The thinness of the social evaluation market is more of a problem for implementing social bonds than the thinness of the finance market, which most of the discussion has so far focused on. There are not enough people with high-level quantitative economic skills and knowledge of social services that would be needed if outcome-based contracting or social bonds are to become widespread.

As well as the shortage of people with these skills, they and the consulting firms they are likely to be working for have exactly the same twisted incentives as the ratings agencies whose actions contributed to the mispricing of complex financial assets during the GFC. If the investor or social service provider pays for the evaluation, the incentive is for the consultant to overstate outcomes. If the government pays, outcomes are likely to be understated.

Risk allocation

Social benefit bonds as described above result in the investor taking on all the risk. But to sell the bonds, the government would have to take some of the risk, in the form of guaranteed payments to the investor. However as the government takes on more risk to sell the bonds, this changes the incentive structure: it weakens the incentives for good performance, and increases the likelihood that the government will end up paying for dud programs.

If this ends up happening, the government will end up paying both the substantial transaction costs associated with an issue of social bonds and paying for ineffective social programs.

Bonanza for lawyers and consultants

These groups will do very well out of social bonds regardless of whether they work well or the social programs are effective. It would be ironic if a scheme designed to reward performance instead of activity in social services ends up most benefiting lawyers and consultants who make their money out of activity.

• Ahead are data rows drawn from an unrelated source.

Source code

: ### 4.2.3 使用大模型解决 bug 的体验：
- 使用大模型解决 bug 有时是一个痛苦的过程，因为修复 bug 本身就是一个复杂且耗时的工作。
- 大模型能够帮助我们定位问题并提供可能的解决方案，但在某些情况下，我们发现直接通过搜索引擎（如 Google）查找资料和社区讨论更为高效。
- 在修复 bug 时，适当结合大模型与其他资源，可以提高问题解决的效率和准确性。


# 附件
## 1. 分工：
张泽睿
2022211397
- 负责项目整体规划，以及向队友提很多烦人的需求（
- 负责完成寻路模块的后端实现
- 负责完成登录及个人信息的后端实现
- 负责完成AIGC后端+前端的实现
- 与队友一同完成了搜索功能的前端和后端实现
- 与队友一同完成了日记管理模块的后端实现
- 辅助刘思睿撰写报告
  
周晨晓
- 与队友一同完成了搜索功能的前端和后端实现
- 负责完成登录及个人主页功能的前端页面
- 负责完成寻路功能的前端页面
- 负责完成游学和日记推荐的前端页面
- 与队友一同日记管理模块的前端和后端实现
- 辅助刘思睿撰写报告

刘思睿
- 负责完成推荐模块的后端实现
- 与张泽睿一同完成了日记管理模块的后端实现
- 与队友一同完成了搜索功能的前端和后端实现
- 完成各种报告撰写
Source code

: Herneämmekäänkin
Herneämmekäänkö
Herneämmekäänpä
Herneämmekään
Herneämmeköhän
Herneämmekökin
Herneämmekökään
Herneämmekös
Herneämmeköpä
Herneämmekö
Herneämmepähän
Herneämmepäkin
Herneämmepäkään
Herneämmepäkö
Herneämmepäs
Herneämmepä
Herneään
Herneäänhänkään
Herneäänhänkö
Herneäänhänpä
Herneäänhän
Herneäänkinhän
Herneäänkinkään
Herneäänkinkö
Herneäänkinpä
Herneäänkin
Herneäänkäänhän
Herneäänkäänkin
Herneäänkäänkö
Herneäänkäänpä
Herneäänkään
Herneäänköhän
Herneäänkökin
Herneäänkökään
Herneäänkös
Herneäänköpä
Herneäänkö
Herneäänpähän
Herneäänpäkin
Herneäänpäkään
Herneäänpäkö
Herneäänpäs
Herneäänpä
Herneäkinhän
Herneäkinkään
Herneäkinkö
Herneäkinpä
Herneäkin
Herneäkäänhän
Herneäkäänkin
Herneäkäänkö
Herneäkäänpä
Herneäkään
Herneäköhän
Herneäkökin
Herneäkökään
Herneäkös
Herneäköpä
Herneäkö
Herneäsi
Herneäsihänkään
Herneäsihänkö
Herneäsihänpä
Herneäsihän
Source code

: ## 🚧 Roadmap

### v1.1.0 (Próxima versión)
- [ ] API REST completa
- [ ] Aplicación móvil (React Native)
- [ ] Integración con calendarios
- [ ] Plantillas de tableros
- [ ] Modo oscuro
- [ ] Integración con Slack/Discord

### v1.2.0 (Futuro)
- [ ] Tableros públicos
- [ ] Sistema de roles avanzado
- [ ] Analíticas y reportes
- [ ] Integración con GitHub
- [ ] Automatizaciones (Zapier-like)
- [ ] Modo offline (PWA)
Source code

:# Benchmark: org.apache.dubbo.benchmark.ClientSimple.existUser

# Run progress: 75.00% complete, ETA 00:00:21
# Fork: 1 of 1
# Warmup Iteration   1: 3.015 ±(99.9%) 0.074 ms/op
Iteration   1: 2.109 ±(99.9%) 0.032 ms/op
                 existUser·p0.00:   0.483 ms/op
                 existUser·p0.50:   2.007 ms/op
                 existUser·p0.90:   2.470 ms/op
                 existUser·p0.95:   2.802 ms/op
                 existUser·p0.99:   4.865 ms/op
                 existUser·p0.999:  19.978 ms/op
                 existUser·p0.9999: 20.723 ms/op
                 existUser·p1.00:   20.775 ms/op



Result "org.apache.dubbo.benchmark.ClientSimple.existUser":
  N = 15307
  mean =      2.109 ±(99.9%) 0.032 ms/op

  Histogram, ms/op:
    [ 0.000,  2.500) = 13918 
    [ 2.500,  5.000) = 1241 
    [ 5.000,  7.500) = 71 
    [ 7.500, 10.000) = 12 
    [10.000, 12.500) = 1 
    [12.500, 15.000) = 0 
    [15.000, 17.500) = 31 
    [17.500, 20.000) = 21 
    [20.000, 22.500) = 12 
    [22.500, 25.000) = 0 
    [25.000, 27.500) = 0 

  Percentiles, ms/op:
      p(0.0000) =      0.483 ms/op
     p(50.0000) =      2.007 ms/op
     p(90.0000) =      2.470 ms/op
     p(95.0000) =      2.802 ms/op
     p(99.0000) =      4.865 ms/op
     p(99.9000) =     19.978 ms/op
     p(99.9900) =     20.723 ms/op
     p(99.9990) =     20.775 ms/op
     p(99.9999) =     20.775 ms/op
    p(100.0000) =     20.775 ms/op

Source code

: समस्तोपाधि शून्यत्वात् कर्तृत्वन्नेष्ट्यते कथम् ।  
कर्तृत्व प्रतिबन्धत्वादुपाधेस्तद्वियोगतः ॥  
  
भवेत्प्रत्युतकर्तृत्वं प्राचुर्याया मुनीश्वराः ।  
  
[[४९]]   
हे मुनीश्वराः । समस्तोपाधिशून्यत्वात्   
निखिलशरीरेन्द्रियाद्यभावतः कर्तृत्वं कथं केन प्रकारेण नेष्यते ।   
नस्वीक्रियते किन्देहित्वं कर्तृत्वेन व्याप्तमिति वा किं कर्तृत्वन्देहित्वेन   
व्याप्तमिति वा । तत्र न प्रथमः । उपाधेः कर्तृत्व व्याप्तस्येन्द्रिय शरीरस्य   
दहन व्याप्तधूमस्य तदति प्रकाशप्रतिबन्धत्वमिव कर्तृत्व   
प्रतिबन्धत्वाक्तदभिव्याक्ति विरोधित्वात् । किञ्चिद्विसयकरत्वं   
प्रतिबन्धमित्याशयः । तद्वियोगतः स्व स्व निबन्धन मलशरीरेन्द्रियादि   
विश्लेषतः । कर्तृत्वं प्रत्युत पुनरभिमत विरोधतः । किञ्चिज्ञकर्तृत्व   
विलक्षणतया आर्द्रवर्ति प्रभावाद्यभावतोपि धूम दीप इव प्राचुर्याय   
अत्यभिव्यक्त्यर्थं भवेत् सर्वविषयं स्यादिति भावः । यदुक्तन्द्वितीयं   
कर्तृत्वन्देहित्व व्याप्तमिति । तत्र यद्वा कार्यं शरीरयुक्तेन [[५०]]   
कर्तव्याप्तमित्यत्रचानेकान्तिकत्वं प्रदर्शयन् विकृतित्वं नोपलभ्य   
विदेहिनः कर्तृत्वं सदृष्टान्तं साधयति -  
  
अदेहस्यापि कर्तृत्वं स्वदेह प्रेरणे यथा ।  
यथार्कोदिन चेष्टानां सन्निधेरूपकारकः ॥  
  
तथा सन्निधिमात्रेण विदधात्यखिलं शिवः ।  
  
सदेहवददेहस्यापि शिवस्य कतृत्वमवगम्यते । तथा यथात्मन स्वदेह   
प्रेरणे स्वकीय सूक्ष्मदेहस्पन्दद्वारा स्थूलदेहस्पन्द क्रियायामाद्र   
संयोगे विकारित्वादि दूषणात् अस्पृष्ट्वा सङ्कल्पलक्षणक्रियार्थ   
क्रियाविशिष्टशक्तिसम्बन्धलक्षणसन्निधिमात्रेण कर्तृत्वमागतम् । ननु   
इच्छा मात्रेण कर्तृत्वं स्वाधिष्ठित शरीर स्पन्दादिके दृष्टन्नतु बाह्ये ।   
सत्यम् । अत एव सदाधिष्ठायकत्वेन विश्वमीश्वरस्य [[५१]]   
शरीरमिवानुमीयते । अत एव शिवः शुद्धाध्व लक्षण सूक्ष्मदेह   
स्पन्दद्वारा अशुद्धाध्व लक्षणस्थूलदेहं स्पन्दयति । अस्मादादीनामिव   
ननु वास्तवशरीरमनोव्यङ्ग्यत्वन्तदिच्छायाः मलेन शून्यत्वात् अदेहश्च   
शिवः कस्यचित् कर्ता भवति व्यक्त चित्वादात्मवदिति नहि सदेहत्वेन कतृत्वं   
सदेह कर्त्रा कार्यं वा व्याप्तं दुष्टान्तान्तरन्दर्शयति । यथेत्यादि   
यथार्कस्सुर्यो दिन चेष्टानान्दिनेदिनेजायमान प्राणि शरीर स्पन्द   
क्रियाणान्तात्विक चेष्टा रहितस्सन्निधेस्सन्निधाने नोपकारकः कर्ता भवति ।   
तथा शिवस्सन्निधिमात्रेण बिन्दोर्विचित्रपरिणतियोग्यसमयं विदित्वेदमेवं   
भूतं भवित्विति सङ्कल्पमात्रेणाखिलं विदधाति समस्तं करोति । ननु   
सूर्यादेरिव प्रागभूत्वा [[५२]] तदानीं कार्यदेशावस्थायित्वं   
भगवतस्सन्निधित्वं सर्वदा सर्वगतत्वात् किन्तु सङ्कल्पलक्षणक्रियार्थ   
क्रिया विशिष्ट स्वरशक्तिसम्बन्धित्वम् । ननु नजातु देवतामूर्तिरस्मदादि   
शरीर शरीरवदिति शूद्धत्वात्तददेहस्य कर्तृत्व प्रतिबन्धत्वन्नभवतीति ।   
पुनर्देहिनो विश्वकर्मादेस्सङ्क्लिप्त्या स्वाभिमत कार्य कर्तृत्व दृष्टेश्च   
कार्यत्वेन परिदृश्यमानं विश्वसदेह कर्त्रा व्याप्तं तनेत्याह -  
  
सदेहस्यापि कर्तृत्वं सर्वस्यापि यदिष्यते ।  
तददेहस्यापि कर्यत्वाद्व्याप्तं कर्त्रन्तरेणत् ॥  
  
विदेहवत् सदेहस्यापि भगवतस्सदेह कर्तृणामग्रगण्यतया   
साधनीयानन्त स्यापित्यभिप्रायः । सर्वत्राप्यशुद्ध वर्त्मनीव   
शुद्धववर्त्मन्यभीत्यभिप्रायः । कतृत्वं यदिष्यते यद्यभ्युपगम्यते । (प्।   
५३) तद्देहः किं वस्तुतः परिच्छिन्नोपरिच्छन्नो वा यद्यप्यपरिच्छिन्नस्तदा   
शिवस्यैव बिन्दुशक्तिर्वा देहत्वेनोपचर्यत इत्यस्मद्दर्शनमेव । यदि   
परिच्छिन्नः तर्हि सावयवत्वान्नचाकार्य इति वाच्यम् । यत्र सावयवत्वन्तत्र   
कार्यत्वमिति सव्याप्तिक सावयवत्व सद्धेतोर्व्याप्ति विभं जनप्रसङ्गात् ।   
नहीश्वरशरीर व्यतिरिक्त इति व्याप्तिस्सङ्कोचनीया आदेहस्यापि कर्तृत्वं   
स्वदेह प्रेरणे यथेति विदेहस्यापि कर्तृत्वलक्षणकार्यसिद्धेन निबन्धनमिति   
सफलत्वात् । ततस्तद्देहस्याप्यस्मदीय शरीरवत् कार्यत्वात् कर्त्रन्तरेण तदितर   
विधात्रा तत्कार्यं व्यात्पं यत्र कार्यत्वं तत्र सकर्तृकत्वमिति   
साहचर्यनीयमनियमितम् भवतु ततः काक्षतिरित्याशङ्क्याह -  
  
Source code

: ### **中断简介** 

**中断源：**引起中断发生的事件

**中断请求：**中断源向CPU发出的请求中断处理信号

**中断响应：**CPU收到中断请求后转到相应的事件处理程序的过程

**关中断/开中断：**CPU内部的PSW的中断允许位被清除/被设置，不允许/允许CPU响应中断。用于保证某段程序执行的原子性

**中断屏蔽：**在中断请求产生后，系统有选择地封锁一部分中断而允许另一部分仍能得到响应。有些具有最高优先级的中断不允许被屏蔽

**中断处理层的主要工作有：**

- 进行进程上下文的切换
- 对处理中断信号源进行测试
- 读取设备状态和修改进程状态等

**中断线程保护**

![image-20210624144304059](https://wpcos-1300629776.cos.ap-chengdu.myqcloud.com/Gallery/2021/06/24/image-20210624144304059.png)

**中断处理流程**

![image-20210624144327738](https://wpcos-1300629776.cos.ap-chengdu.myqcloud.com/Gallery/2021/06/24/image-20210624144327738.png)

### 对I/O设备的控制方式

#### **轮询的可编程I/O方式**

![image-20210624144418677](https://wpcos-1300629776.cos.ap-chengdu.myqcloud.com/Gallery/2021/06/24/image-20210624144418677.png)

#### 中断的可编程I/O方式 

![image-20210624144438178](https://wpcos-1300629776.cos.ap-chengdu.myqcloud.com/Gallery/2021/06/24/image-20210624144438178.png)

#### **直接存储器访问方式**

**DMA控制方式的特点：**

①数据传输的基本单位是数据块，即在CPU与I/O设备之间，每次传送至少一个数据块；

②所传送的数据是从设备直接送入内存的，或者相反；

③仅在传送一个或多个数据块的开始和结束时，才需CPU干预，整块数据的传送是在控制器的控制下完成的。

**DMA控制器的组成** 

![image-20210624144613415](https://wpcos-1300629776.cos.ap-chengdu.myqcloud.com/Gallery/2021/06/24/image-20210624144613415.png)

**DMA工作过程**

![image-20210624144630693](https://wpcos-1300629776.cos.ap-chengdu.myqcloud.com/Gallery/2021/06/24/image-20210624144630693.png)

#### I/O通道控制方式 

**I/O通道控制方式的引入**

Cost-shifting within government

As social bonds become more widespread, I can imagine a scenario where the Commonwealth is backing social bonds for a provider to transfer costs from the Commonwealth budget to the state budget, while another provider holds a bond that transfers costs the other way. Both bond issues are profitable for the governments concerned, the providers and investors, but no net social benefit is achieved the same thing could happen with bonds backed by different budget units at the same level of government. If bonds become widespread it will be a difficult problem to avoid, especially as there are incentives for all involved to overlook the problem.

Turning social benefits into private benefits

A potentially more damaging transfer is involved where providers achieve a specified outcome in a way that imposes costs on others in society. For instance, in employment services, the incentives to place workers can lead providers to pay wage subsidies which wipe out apprenticeship and training opportunities to young workers, and hence destroy social value in the long term. This is exactly the privatisation of gains and socialisation of losses that was rightly criticised during the GFC. Government employees, in my view, are at particularly risk of losing sight of social value, designing bond programs that yield financial benefits for their department, which under current public service reward systems are likely to yield private career benefits, but that destroy harder to measure social value.

A common thread is the lack of expertise in designing incentives, and the lack of appreciation of differences between private and social value. Both are taught in good, advanced economics programs, and more people who are involved in social services need this kind of training.

We certainly need new models for engagement of government with social service organisations. Current arrangements are unsustainable and the risk of doing nothing is great. Social bonds may be part of the answer, but we need to get the incentives right to avoid these bad endings.